Mon Jul 2 23:24:58 UTC 2018

On 06/28/2018 03:25 PM, Caio Marcelo de Oliveira Filho wrote:
> Hi,
> 
>> diff --git a/src/intel/compiler/brw_nir.c b/src/intel/compiler/brw_nir.c
>> index 67c062d91f5..6a0d4090fa7 100644
>> --- a/src/intel/compiler/brw_nir.c
>> +++ b/src/intel/compiler/brw_nir.c
>> @@ -557,7 +557,22 @@ brw_nir_optimize(nir_shader *nir, const struct brw_compiler *compiler,
>>        OPT(nir_copy_prop);
>>        OPT(nir_opt_dce);
>>        OPT(nir_opt_cse);
>> +
>> +      /* Passing 0 to the peephole select pass causes it to convert
>> +       * if-statements that contain only move instructions in the branches
>> +       * regardless of the count.
>> +       *
>> +       * Passing 0 to the peephole select pass causes it to convert
> 
> Typo "Passing 1".

Ugh... I thought I fixed that. :(

>> +       * if-statements that contain at most a single ALU instruction (total)
>> +       * in both branches.  Before Gen6, some math instructions were
>> +       * prohibitively expensive and the results of compare operations need an
>> +       * extra resolve step.  For these reasons, this pass is more harmful
>> +       * than good on those platforms.
>> +       */
>>        OPT(nir_opt_peephole_select, 0);
>> +      if (compiler->devinfo->gen >= 6)
>> +         OPT(nir_opt_peephole_select, 1);
> 
> It is not clear to me why running the pass twice (with 0 and then 1)
> instead of using gen >= 6 to select either 0 or 1; or running both
> passes with 1 if gen >= 6 (since 1 covers 0).
> 
> I do understand the second execution can optimize more cases since
> blocks get simplified in the first execution, but was expecting to be
> sufficient to wait the next iteration of the main brw_nir_optimize
> loop.

That was the first thing that I tried, and it caught me by surprise as
well.  If you pass 1, a block like:

    if (condition) {
        a = x;
        b = y;
    }

will not get converted because it has 2 instructions.  If you pass 1, a
block that only has copies will get converted regardless of the count.

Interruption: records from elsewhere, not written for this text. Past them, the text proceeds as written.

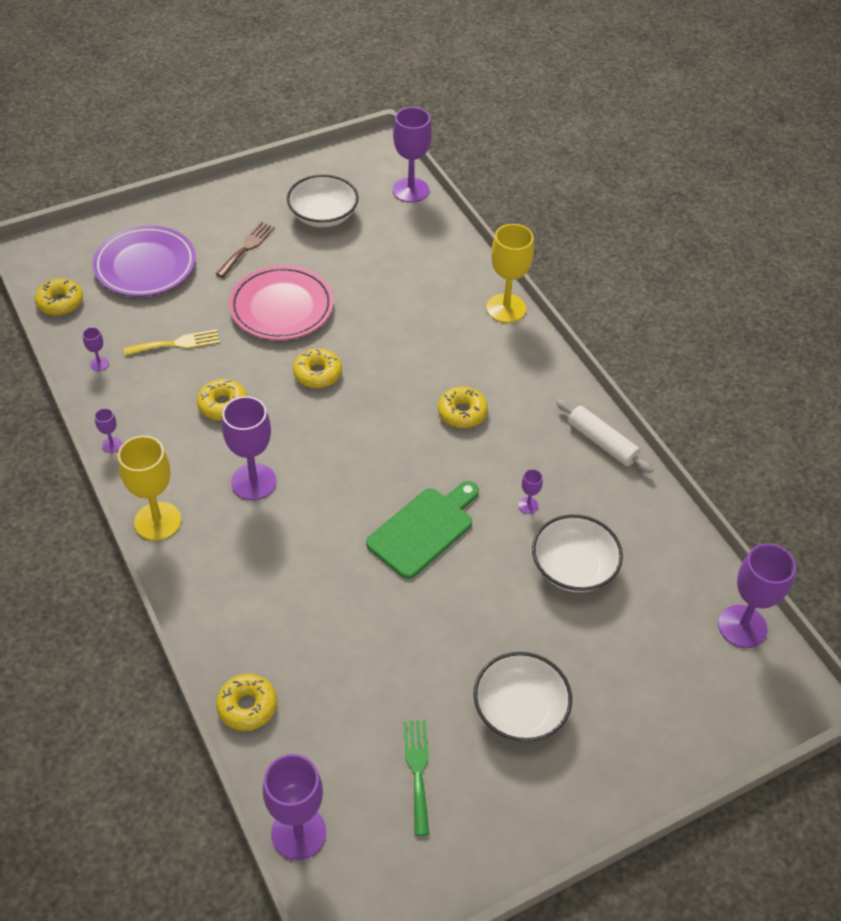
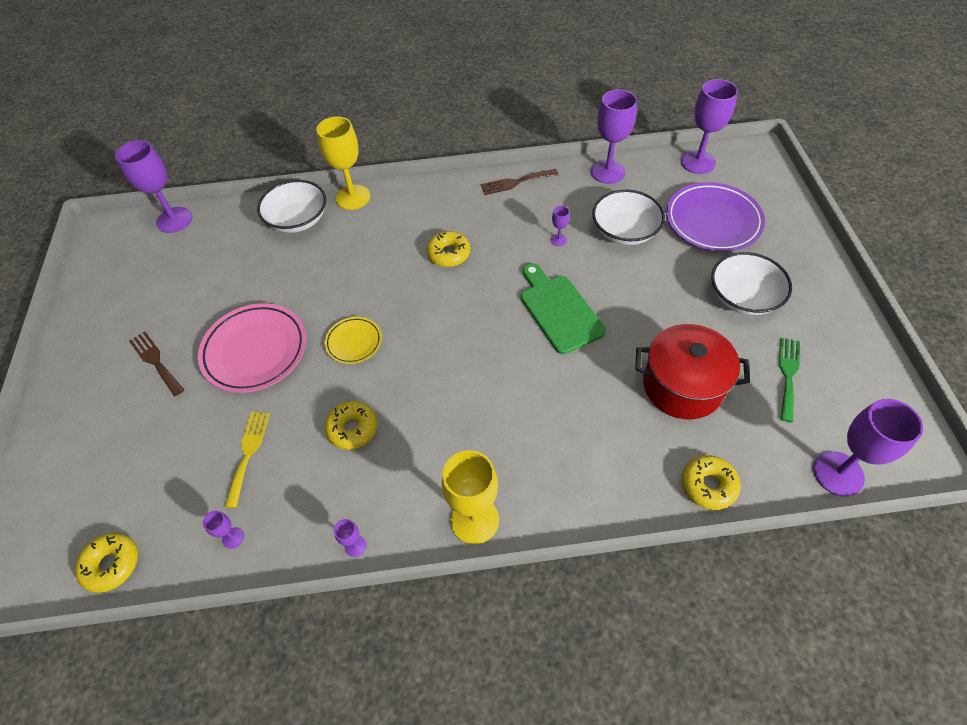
camera: 65 degrees left, 5 degrees up
purple plate [93,226,196,297] -> purple plate moved to [666,182,765,252]
purple goblet [222,396,276,500] -> purple goblet moved to [591,89,637,184]
white bowl [287,174,359,227] -> white bowl moved to [257,180,326,233]
yellow donut [293,348,342,388] -> yellow plate [325,317,382,364]
green fork [403,720,429,836] -> green fork turned 90 degrees clockwise [779,338,800,422]
white rolling pin [556,400,653,473] -> brown fork [480,169,558,195]
none -> red pot [635,324,750,419]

I think there's further experimentation to be done here (and I have some
other patches).  Trying a hybrid that can handle infinite copies + N ALU
operations would be a good thing to try.  We also have a similar pass in
the backend, which has more data about the relative cost of things.  It
will take some work to find the right balance between doing things in
NIR (which can benefit other NIR-based optimizations) and doing things
in the backend (which knows how expensive things actually are).

> Thanks,
> Caio